Ганин принялся вертеть головой, пытаясь разглядеть в начавших спускаться с гор на Отару ранних апрельских сумерках мою верную «короллу».
— Не верти башкой, Ганин, — отклеится! — предупредил я его. — Я сегодня на казенной.
— На этой, что ли? — Ганин презрительно взглянул на «сивик».
— Не нравится — не смотри!
— Да нет, немножко нравится…
— Ладно, не до твоих шуток сейчас. У меня человека убили.
— Ух ты! Слыхали, Олег Михайлович? — Ганин весь аж зарделся от счастья общения с таким значимым человеком, как я. — Человека убили — а мы с вами все мультизонные ди-ви-ди выпрашиваем!
— Вы-то сами в Саппоро едете? — спросил я у Ганина.
— Сейчас в автомобильный магазин подъедем — Олегу Михайловичу надо купить кое — что для машины, а потом сразу в Саппоро.
— А какая у вас машина, Плотников-сан? Не «тигр» случайно?
— Какой «тигр»? — вздрогнул обалдевший от наших с Ганиным пикирований Олег Михайлович. — «Тигр» — это танк такой был фашистский во время войны. У меня «мазда эф — экс». Мне надо к ней фильтры масляные взять и свечи.
— В аптеке, — с мрачным видом добавил Ганин.
— Ого, у вас там, в Питере, на «эф — эксах» ездят! — присвистнул я, прикрывая скабрезного Ганина.
— Да, у нас сейчас японских машин довольно много, — потупил взор Плотников. — Меньше, конечно, чем немецких. Все — таки Япония от нас далековата, но «тойоты», «ниссаны», «хонды»…

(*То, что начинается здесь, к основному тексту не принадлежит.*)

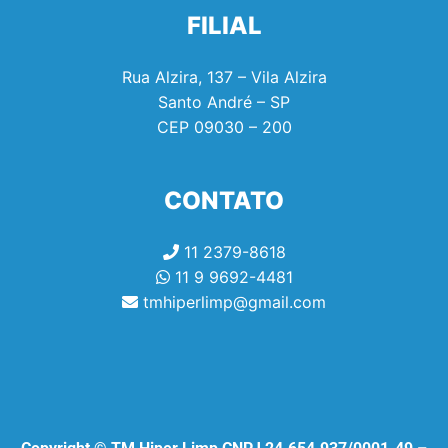
FILIAL
Rua Alzira, 137 – Vila Alzira
Santo André – SP
CEP
09030 – 200
CONTATO
11 2379-8618
11 9 9692-4481
tmhiperlimp@gmail.com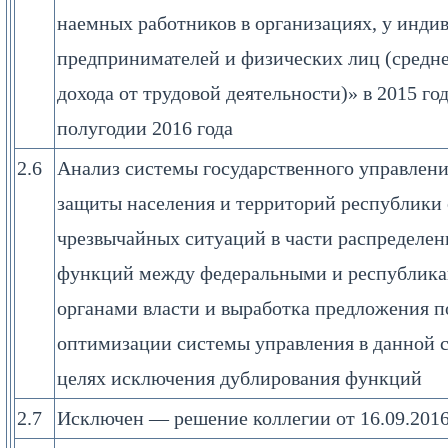
наемных работников в организациях, у инди
предпринимателей и физических лиц (средн
дохода от трудовой деятельности)» в 2015 год
полугодии 2016 года
2.6
Анализ системы государственного управлени
защиты населения и территорий республики 
чрезвычайных ситуаций в части распределен
функций между федеральными и республик
органами власти и выработка предложения п
оптимизации системы управления в данной с
целях исключения дублирования функций
2.7
Исключен — решение коллегии от 16.09.201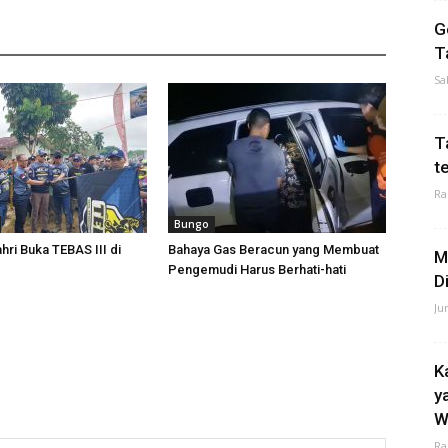
G
T
Sa
T
t
Ra
Bungo
hri Buka TEBAS III di
Bahaya Gas Beracun yang Membuat
M
Pengemudi Harus Berhati-hati
D
Ju
K
y
W
Ra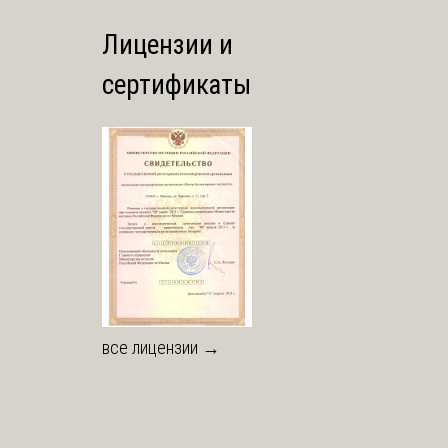
Лицензии и
сертификаты
все лицензии →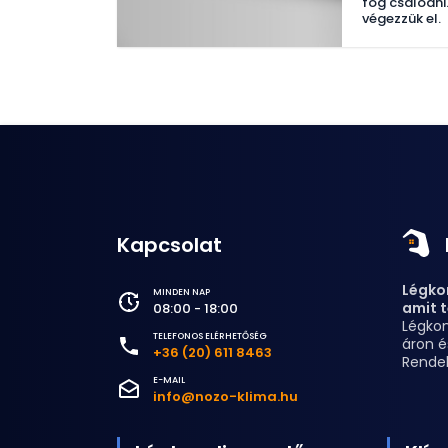
fog csalódni.
végezzük el.
Kapcsolat
Légkon
MINDEN NAP
amit t
08:00 - 18:00
Légkon
TELEFONOS ELÉRHETŐSÉG
áron é
+36 (20) 611 8463
Rende
E-MAIL
info@nozo-klima.hu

— «Мазды», — продолжал ехидничать Ганин.
— …«Мазды», — смирился с нахрапистостью своего добровольного проводника по отарским магазинам Плотников, — все это у нас теперь есть.
— Отрадно слышать, — достаточно искренне произнес я. — Ладно, я поеду, вы тут не хулиганьте без меня. Ты, Ганин, не пропадай, звони!
— Ты тоже, Такуя, не пропадай!
— Да, а чего это ты сегодня не на работе? Учебный год неделю назад начался, а ты по магазинам разъезжаешь.
— У меня с этого года по понедельникам библиотечный день. Я по библиотекам в понедельник езжу, к занятиям готовлюсь — разве не видишь?
— Вижу — вижу! Ну ладно, читай, Ганин, поаккуратнее, страницы быстро не листай, уголков не загибай, на ворон и девушек во время чтения не заглядывайся! — отдал я последние приказания своему другу — острослову, сел в служебное авто и отправился в обратный путь в Саппоро.